- Directed by: Eran Riklis
- Written by: Gidon Maron Emmanuel Naccache
- Produced by: Sabine Brian Jacqueline de Goeij Leon Edery Moshe Edery Eran Riklis Michael Sharfstein
- Starring: Ben Kingsley; Monica Bellucci; Itay Tiran;
- Cinematography: Richard Van Oosterhout
- Edited by: Jessica de Koning
- Music by: Jonathan Riklis
- Production companies: Eran Riklis Productions Ciné Cri De Coeur Film Constellation Topia Communications United King Films
- Distributed by: United King Films Tanweer Alliances
- Release dates: 30 August 2019 (United States); 16 January 2020 (Israel);
- Running time: 113 minutes
- Countries: Israel Belgium United Kingdom
- Languages: English Arabic Hebrew

= Spider in the Web =

Spider in the Web is a 2019 spy thriller film directed and co-produced by Eran Riklis, produced by Sabine Brian, Jacqueline de Goeij, Leon Edrey and Michael Sharfstein with screenplay written by Gidon Maron and Emmanuel Naccahe.

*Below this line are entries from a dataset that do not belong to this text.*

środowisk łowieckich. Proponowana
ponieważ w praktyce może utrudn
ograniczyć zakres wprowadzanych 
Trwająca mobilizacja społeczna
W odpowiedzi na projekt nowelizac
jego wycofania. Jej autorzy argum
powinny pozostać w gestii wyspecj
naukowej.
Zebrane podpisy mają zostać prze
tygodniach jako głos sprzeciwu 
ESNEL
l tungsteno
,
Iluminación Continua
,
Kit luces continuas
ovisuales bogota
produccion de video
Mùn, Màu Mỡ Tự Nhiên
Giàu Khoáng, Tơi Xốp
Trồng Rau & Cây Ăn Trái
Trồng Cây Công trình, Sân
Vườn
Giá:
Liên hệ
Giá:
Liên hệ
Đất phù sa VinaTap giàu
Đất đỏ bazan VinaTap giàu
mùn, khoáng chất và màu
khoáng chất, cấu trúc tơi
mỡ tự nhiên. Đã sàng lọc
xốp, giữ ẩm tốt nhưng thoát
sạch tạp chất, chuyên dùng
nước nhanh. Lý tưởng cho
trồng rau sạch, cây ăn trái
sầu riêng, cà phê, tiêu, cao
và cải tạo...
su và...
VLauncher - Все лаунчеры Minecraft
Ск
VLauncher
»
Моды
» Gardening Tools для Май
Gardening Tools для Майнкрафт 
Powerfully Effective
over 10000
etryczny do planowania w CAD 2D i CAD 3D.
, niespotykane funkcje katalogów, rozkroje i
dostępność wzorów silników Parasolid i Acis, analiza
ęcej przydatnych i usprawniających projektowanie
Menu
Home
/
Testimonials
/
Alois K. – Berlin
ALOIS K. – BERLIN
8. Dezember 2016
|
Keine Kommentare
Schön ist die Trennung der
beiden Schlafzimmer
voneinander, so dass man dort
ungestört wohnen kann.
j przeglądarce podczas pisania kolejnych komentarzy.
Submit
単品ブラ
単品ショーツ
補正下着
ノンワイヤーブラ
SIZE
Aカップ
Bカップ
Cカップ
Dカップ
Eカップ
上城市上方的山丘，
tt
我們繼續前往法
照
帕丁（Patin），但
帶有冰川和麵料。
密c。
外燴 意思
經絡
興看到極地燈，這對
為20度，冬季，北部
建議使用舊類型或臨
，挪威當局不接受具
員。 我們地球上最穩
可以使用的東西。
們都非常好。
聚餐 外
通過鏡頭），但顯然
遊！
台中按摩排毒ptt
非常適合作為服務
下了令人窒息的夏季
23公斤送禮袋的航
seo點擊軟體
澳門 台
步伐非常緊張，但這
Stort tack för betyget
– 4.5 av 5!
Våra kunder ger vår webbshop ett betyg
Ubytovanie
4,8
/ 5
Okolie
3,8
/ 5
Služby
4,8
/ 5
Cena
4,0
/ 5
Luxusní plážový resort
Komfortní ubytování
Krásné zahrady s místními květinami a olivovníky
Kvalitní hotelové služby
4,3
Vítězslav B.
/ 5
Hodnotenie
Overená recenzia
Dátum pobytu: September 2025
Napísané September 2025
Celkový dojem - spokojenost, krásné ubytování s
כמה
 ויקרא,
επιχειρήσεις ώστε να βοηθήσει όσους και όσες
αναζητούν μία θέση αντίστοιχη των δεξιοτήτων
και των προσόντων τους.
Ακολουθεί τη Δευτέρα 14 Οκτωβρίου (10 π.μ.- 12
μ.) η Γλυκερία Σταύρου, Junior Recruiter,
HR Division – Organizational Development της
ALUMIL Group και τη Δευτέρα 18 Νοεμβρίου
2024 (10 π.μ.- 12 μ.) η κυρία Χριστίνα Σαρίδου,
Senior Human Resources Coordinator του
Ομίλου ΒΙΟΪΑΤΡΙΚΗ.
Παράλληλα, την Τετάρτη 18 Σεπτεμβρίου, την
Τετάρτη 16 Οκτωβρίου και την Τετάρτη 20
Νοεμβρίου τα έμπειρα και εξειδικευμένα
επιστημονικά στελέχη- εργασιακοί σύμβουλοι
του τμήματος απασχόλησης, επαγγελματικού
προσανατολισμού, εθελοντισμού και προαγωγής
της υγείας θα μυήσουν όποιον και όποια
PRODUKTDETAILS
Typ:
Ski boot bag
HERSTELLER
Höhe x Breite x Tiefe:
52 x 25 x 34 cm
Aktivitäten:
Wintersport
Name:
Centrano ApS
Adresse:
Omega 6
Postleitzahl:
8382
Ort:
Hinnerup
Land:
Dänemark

Starring Ben Kingsley, Monica Bellucci, Itzik Cohen and Itay Tiran, Spider in the Web focuses on a young operative who is sent on a mission to follow an older agent, whose behavior has come into question.

The film is an international co-production of Israel, Belgium and United Kingdom that was released on 30 August 2019 in the United States and on 16 January 2020 in Israel.

==Cast==
- Ben Kingsley as Adereth
- Monica Bellucci as Angela Caroni
- Itay Tiran as Daniel
- Itzik Cohen as Samuel
- Filip Peeters as Jan Martens
- Hilde Van Mieghem as Anne-Marie

==Reception==
On Rotten Tomatoes, the film has a rating of 67% based on reviews from 9 critics.

Noel Murray of the Los Angeles Times called it "the kind of story that’s been told many times in literary spy novels" but that it was "a magnificent showcase for Kingsley, who's always at his best when his characters look like they know something we don't."
Frank Scheck of The Hollywood Reporter wrote: "Tinker tailor soldier snooze."